Gelelim diğer bir meseleye… Okuduğum bir bilgiye göre arılarda bal yapma geni ya da ineklerde süt yapma geni yok. E hani bu sefer de içgüdü kavramının tutacağımız bir yeri kalmıyor. Çünkü o kalıtsaldır diyordu. Kalıtsal da değilse bu içgüdü kavramı elimizde kalıyor. O zaman bu içgüdü kavramı arıların bal yapmasını, örümceğin ağ örmesini açıklamak için “uydurulmuş” bir kavram sonucunu çıkarıyorum ben. Ama biz bunu derslerde görüyoruz?…

Son olarak arıların bal yapmasını açıklamadan gitmek istemiyorum tabiki. Aklıma en çok yatan şekilde bu durumu açıklayacağım ve bu tabiki içgüdü kavramıyla olmayacak. Önce üretilen balın özelliklerine bakalım. Bal; kokusu, tadı, görüntüsü bize hoş gelen bir besin. Ayrıca çeşit çeşit faydaları var. İnsanoğlunun balın benzeri diye ürettikleri lezzetsiz şeyleri de düşünürsek, o lezzetsiz şeyleri yapmak için ilim, bilimsel bilgi, akıl, irade, şuur gerekiyorsa hakiki balı yapmak için de gerekir elbette. Dolayısıyla balı yapanda bu özellikler olmalı. Ama arıda ilim, akıl, irade vb. yok. O zaman da bu özelliklere sahip olan ve arıya bal yaptıran bir zat olmalı öyle değil mi?
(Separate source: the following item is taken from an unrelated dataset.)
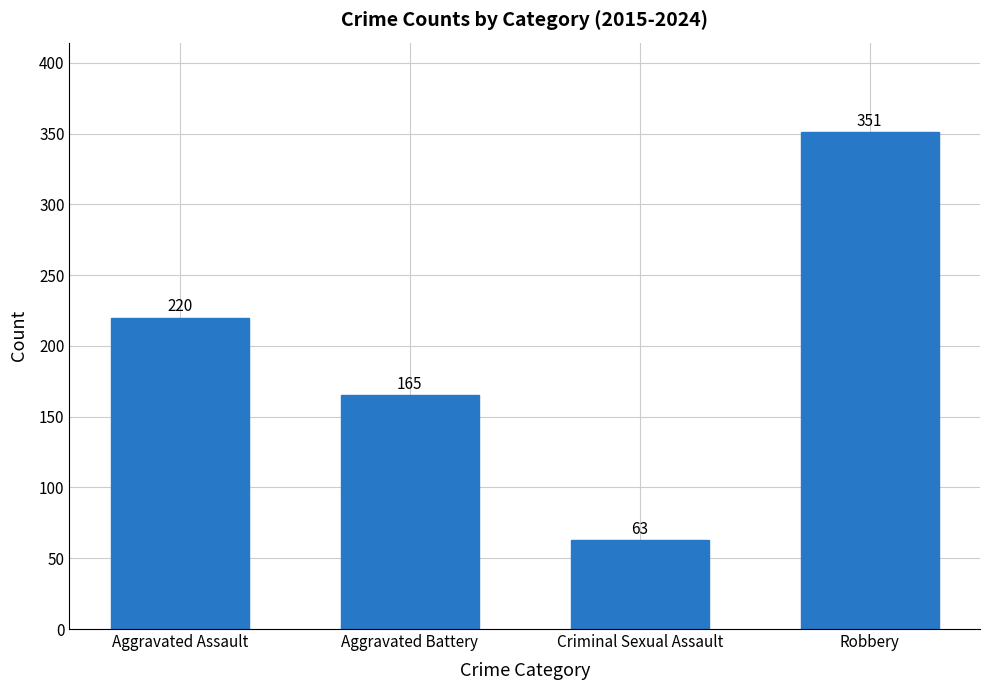

How many bars are there in total?

4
Akıl, irade, şuur, ilim sahibi bir zat, yani Allah ancak bu kadar mükemmel bir canlı yaratabilir ve o canlıya da tüm insanlara faydalı bir besin yaptırabilir.

SubhanAllah!

Bunu okuyan kişi, evet sen. Dinin, dilin, kimliğin ne olursa olsun her şeyden bağımsız olarak bir düşünür müsün?